Work instruction: In the material below, switch every instance of "Resource" to "Recurso" and reproduce the lines with nothing else altered.

Text extracted from the pages

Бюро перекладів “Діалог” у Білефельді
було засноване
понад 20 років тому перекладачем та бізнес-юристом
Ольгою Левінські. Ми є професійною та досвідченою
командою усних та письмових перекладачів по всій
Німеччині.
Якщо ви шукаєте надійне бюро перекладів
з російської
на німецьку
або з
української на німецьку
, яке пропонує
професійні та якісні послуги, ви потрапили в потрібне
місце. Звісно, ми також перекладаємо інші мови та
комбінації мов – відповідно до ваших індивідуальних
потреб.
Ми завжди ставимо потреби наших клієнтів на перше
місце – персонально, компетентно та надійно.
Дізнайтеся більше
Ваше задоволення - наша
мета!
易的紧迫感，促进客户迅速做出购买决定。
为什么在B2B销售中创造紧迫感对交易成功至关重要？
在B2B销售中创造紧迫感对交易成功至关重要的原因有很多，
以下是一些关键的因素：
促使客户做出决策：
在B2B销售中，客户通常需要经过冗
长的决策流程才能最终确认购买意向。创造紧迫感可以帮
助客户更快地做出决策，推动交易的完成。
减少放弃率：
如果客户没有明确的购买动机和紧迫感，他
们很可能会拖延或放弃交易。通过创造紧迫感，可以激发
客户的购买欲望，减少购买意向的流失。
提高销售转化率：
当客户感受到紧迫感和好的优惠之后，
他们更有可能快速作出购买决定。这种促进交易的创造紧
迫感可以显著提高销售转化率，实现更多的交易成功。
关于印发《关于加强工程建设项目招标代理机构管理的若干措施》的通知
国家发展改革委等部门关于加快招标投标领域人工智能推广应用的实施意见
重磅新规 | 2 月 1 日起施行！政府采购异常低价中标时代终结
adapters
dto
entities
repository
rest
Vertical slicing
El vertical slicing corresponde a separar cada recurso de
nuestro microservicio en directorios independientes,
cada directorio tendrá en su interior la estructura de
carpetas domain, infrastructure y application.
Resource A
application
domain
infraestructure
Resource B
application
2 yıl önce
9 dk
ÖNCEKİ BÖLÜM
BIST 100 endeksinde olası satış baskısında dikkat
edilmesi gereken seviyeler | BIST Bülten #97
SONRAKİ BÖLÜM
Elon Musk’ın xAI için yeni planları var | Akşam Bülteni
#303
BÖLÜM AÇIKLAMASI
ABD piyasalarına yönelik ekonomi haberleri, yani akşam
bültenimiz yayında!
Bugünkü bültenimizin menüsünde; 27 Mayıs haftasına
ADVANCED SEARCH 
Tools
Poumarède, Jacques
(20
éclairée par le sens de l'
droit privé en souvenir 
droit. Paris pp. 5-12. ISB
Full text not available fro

Expected answer:
Бюро перекладів “Діалог” у Білефельді
було засноване
понад 20 років тому перекладачем та бізнес-юристом
Ольгою Левінські. Ми є професійною та досвідченою
командою усних та письмових перекладачів по всій
Німеччині.
Якщо ви шукаєте надійне бюро перекладів
з російської
на німецьку
або з
української на німецьку
, яке пропонує
професійні та якісні послуги, ви потрапили в потрібне
місце. Звісно, ми також перекладаємо інші мови та
комбінації мов – відповідно до ваших індивідуальних
потреб.
Ми завжди ставимо потреби наших клієнтів на перше
місце – персонально, компетентно та надійно.
Дізнайтеся більше
Ваше задоволення - наша
мета!
易的紧迫感，促进客户迅速做出购买决定。
为什么在B2B销售中创造紧迫感对交易成功至关重要？
在B2B销售中创造紧迫感对交易成功至关重要的原因有很多，
以下是一些关键的因素：
促使客户做出决策：
在B2B销售中，客户通常需要经过冗
长的决策流程才能最终确认购买意向。创造紧迫感可以帮
助客户更快地做出决策，推动交易的完成。
减少放弃率：
如果客户没有明确的购买动机和紧迫感，他
们很可能会拖延或放弃交易。通过创造紧迫感，可以激发
客户的购买欲望，减少购买意向的流失。
提高销售转化率：
当客户感受到紧迫感和好的优惠之后，
他们更有可能快速作出购买决定。这种促进交易的创造紧
迫感可以显著提高销售转化率，实现更多的交易成功。
关于印发《关于加强工程建设项目招标代理机构管理的若干措施》的通知
国家发展改革委等部门关于加快招标投标领域人工智能推广应用的实施意见
重磅新规 | 2 月 1 日起施行！政府采购异常低价中标时代终结
adapters
dto
entities
repository
rest
Vertical slicing
El vertical slicing corresponde a separar cada recurso de
nuestro microservicio en directorios independientes,
cada directorio tendrá en su interior la estructura de
carpetas domain, infrastructure y application.
Recurso A
application
domain
infraestructure
Recurso B
application
2 yıl önce
9 dk
ÖNCEKİ BÖLÜM
BIST 100 endeksinde olası satış baskısında dikkat
edilmesi gereken seviyeler | BIST Bülten #97
SONRAKİ BÖLÜM
Elon Musk’ın xAI için yeni planları var | Akşam Bülteni
#303
BÖLÜM AÇIKLAMASI
ABD piyasalarına yönelik ekonomi haberleri, yani akşam
bültenimiz yayında!
Bugünkü bültenimizin menüsünde; 27 Mayıs haftasına
ADVANCED SEARCH 
Tools
Poumarède, Jacques
(20
éclairée par le sens de l'
droit privé en souvenir 
droit. Paris pp. 5-12. ISB
Full text not available fro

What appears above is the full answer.